• **Work instruction**
Repeat all of the data word for word so that only the pictures are missing from the copy.

*** Given records

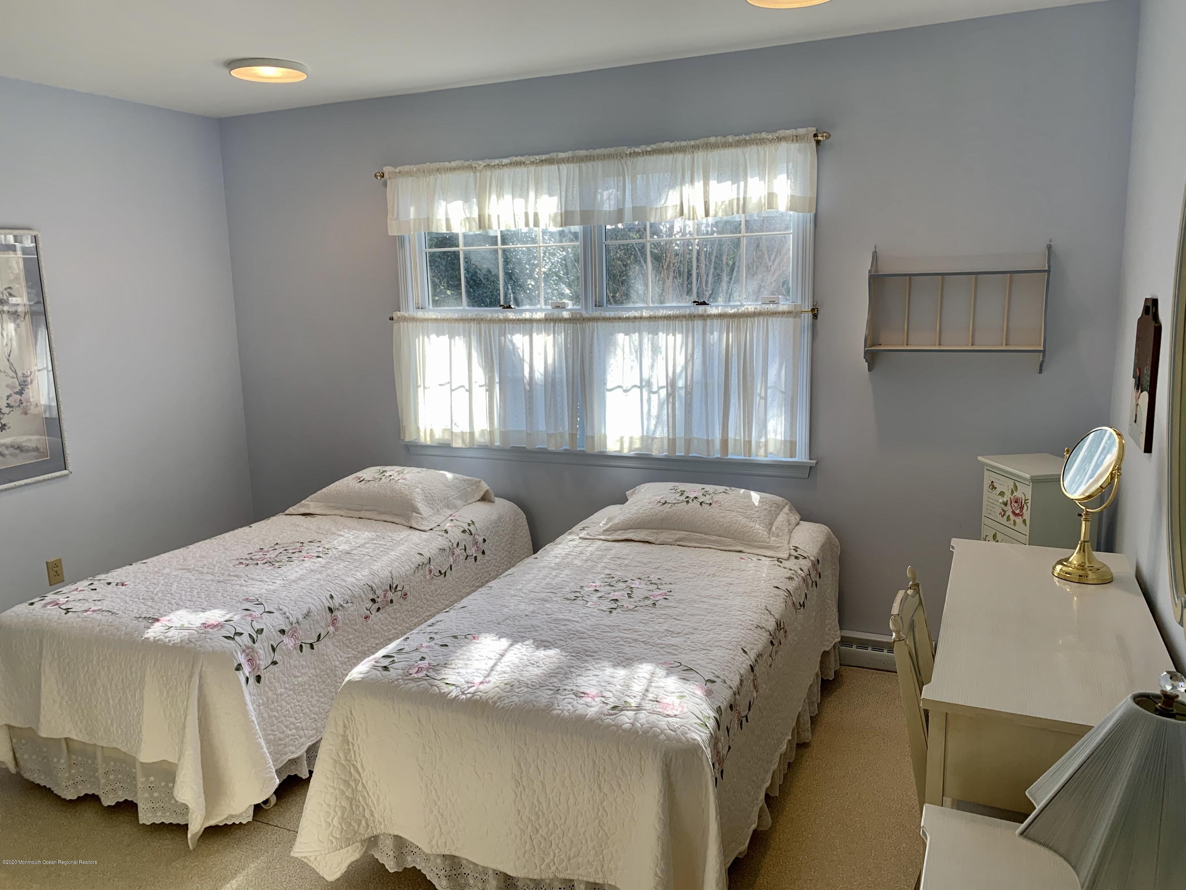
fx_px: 891
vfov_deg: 53.1
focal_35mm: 26
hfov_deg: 67.3
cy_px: 445
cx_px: 593
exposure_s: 1/120
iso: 40
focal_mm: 4.25
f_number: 1.8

******

• **Exercise response**
fx_px: 891
vfov_deg: 53.1
focal_35mm: 26
hfov_deg: 67.3
cy_px: 445
cx_px: 593
exposure_s: 1/120
iso: 40
focal_mm: 4.25
f_number: 1.8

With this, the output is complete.